The San Francisco Police Department is not participating in this year's virtual events, Wysinger said.

Neither the SFPD nor Tony Montoya, a gay man who is president of the San Francisco Police Officers Association, responded to a request for comment by press time.

After this article was initially published online, Officer Michael Petuya, the vice president of the San Francisco Police Officers Pride Alliance, emailed the B.A.R. stating that "no one from SF Pride has contacted SFPD or the Pride Alliance to be involved" in the 2020 virtual events.

"In regards to marching in the Pride parade, if there was one this year, the SFPD and Pride Alliance contingent would have been proudly marching in support," Petuya stated in a June 12 email. "We acknowledge that there is a faction in the community that does not want police in Pride; we would love the opportunity to speak with these groups and reiterate the importance of our group being in the parade.

"When we wear our uniform in the parade, it is not just LGBTQ officers walking in solidarity and support of our community, but it is our way of saying as San Francisco police officers, we stand against racism, bigotry and homophobia, and that we are a progressive department that supports change and supports all our communities," he added.

No police in San Diego Pride
The issue of police participation erupted again in San Diego this week; organizers decided not to allow police participation in San Diego Pride festivities going forward until a series of demands are met.

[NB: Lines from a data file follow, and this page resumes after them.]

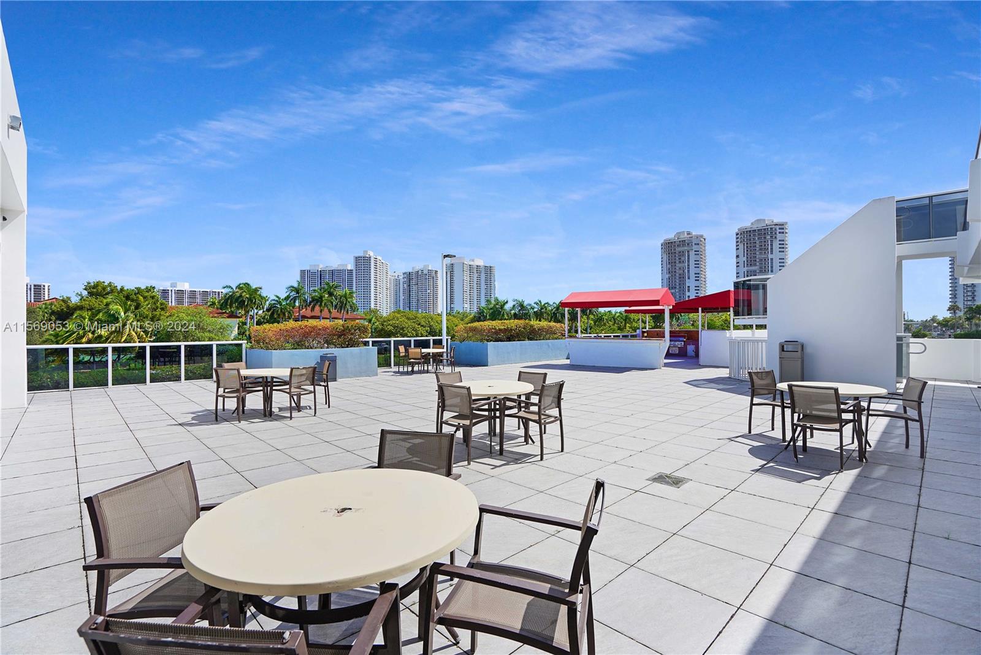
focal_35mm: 16
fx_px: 436
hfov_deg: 96.7
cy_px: 328
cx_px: 490
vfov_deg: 73.8
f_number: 5
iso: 100
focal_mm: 16
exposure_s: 1/500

"It can be traumatizing for folks to see people with guns and Tasers and batons march down a parade," San Diego Pride Executive Director Fernando Lopez told San Diego's ABC-TV affiliate. "Now, someone who's black can't take off their skin. A law enforcement officer can take off their uniform. They are a whole human being. If they want to take off their uniform and march with a peace flag or Latinx community ... if the police chief wants to not wear his uniform next to me next year, I'd be happy to have him walk next to me next year."

Nicole Murray Ramirez, a longtime leader in the San Diego LGBT community, took to Facebook to blast that decision.

"For SAN DIEGO PRIDE to disinvite and not welcome the participation of our allies and supporters is absolutely not in the Spirit of PRIDE.....and as a co-founder of our first SAN DIEGO PRIDE in 1964.....I respectfully ask the PRIDE BOARD OF DIRECTORS to support the continued participation of our MAYOR....POLICE CHIEF...SHERIFF...DISTRICT ATTORNEY....CITY ATTORNEY," Ramirez stated.

Delay in SF announcement
Lopez said that SF Pride waited to make the announcements about performers to give space for protesters over the killing of George Floyd to be heard. Floyd was laid to rest earlier this week. He died after a now former Minneapolis police officer knelt on his neck for more than eight minutes. That officer and three others have been charged in the case.

"Now we're at a point to talk about what we've been planning, but that is always in flux and it's best to be flexible. Pride 50 is an achievement and deserving of marking," Lopez said. "We want to have a moment of celebration, as well."

When asked if she had anything to add, Wysinger brought the message home that "Stonewall was a defense of black bodies."

Updated, 6/15/20: This article was updated to include comments from the SF Police Officers Pride Alliance.